I am having some difficulty in solving the last part of the following problem:
Find the equation of the phase paths of $\dot{x} = 1 + x^2$, $\dot{y} = -2xy$. It is obvious from the phase diagram that $y=0$ is Poincaré stable. Show that for the path $y = 0$, all paths which start in $(x+1)^2 + y^2 = \delta^2$ subsequently remain in a circle of radius $\delta [1 + (1 + \delta)^2]$ centered on $y=0$
OK. Finding the equation of the phase paths is easy. Take:
$\frac{dy}{dx} = \frac{-2xy}{1 + x^2}$
The equation is separable, and we get:
$\frac{dy}{y} = \frac{-2x}{1 + x^2} dx$
Solving this gives us:
$y = \frac{C}{1 + x^2}$
OK, now for the hard part. My reasoning is as follows:
We are looking at trajectories originating from within the circle centered at $x = -1$ with the equation:
$(x+1)^2 + y^2 = \delta^2$. The greatest possible absolute value we can take for $y$ here is $y = |\delta|$. Thus the points $y= \delta$ and $y = -\delta$ are the points located the furthest away from the path $y = 0$. In the rest of this problem, I choose the positive value (the phase paths are relected by the x-axis, so both choices would yield the same solution).

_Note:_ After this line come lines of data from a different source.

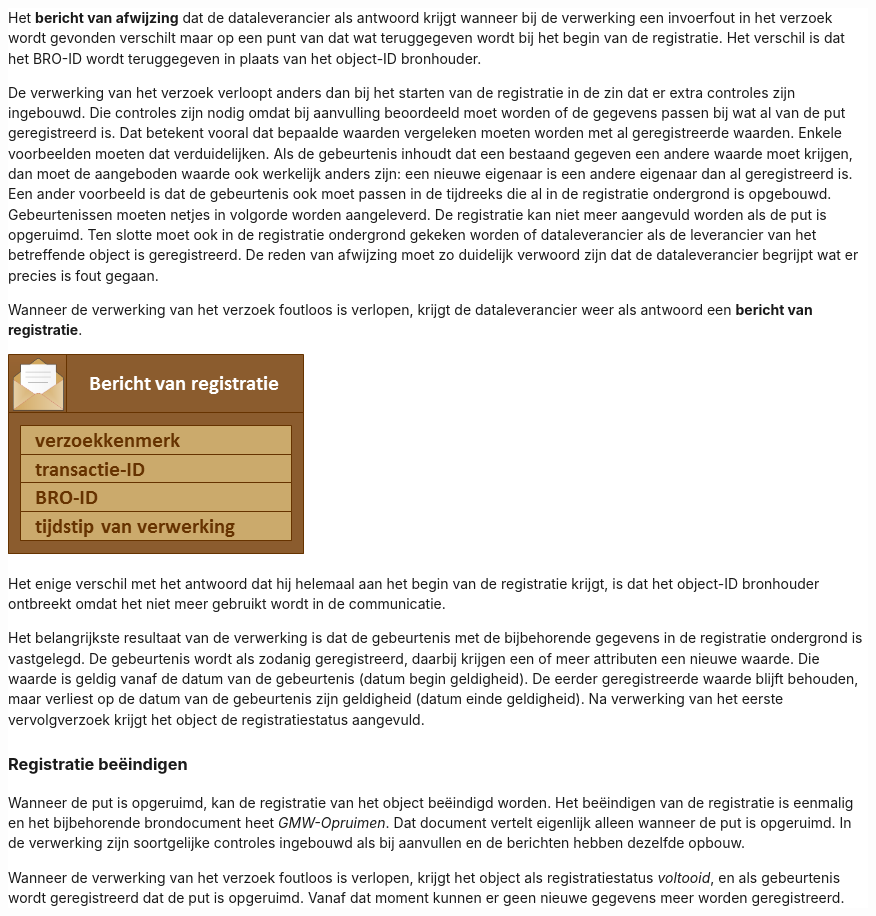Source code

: Het **bericht van afwijzing** dat de dataleverancier als antwoord krijgt wanneer bij de verwerking een invoerfout in het verzoek wordt gevonden verschilt maar op een punt van dat wat teruggegeven wordt bij het begin van de registratie. Het verschil is dat het BRO-ID wordt teruggegeven in plaats van het object-ID bronhouder. 

De verwerking van het verzoek verloopt anders dan bij het starten van de registratie in de zin dat er extra controles zijn ingebouwd. Die controles zijn nodig omdat bij aanvulling beoordeeld moet worden of de gegevens passen bij wat al van de put geregistreerd is. Dat betekent vooral dat bepaalde waarden vergeleken moeten worden met al geregistreerde waarden. Enkele voorbeelden moeten dat verduidelijken. Als de gebeurtenis inhoudt dat een bestaand gegeven een andere waarde moet krijgen, dan moet de aangeboden waarde ook werkelijk anders zijn: een nieuwe eigenaar is een andere eigenaar dan al geregistreerd is. Een ander voorbeeld is dat de gebeurtenis ook moet passen in de tijdreeks die al in de registratie ondergrond is opgebouwd. Gebeurtenissen moeten netjes in volgorde worden aangeleverd. De registratie kan niet meer aangevuld worden als de put is opgeruimd. Ten slotte moet ook in de registratie ondergrond gekeken worden of dataleverancier als de leverancier van het betreffende object is geregistreerd. De reden van afwijzing moet zo duidelijk verwoord zijn dat de dataleverancier begrijpt wat er precies is fout gegaan.

Wanneer de verwerking van het verzoek foutloos is verlopen, krijgt de dataleverancier weer als antwoord een **bericht van registratie**. 

![BerichtRegistratieAanvulling](media/BerichtRegistratieAanvulling.png)

Het enige verschil met het antwoord dat hij helemaal aan het begin van de registratie krijgt, is dat het object-ID bronhouder ontbreekt omdat het niet meer gebruikt wordt in de communicatie. 

Het belangrijkste resultaat van de verwerking is dat de gebeurtenis met de bijbehorende gegevens in de registratie ondergrond is vastgelegd. De gebeurtenis wordt als zodanig geregistreerd, daarbij krijgen een of meer attributen een nieuwe waarde. Die waarde is geldig vanaf de datum van de gebeurtenis (datum begin geldigheid). De eerder geregistreerde waarde blijft behouden, maar verliest op de datum van de gebeurtenis zijn geldigheid (datum einde geldigheid). 
Na verwerking van het eerste vervolgverzoek krijgt het object de registratiestatus aangevuld.


### Registratie beëindigen
Wanneer de put is opgeruimd, kan de registratie van het object beëindigd worden. Het beëindigen van de registratie is eenmalig en het bijbehorende brondocument heet *GMW-Opruimen*. Dat document vertelt eigenlijk alleen wanneer de put is opgeruimd. In de verwerking zijn soortgelijke controles ingebouwd als bij aanvullen en de berichten hebben dezelfde opbouw. 

Wanneer de verwerking van het verzoek foutloos is verlopen, krijgt het object als registratiestatus *voltooid*, en als gebeurtenis wordt geregistreerd dat de put is opgeruimd. Vanaf dat moment kunnen er geen nieuwe gegevens meer worden geregistreerd.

Further we can differentiate $y = \frac{C}{1 + x^2}$, and we get:
$y^\prime = \frac{-2Cx}{(1 + x^2)^2}$
From this we can easily see that the maximum value for $y$ occurs when $x=0$. Thus, it is for this x-value our trajectory will be located the furthest away from the path $y=0$. Since we started the trajectory in the point $(-1, \delta)$, we can solve for $C$ and get:
$\delta = \frac{C}{1 + (-1)^2}$
$C = 2 \delta$.
So at $x = 0$ we get:
$y = \frac{2\delta}{1 + 0} = 2\delta$
Thus, my conclusion would be that the distance from the path $y=0$ will reach its max-value when $x=0$, and here $y = 2 \delta$. So this must be the largest radius which occurs on the entire trajectory.
However, this does not agree with what we were supposed to find in the problem. So obviously my reasoning is wrong here. If anyone could help me with this, I would be extremely grateul. I've been struggling with this problem for more than one hour now!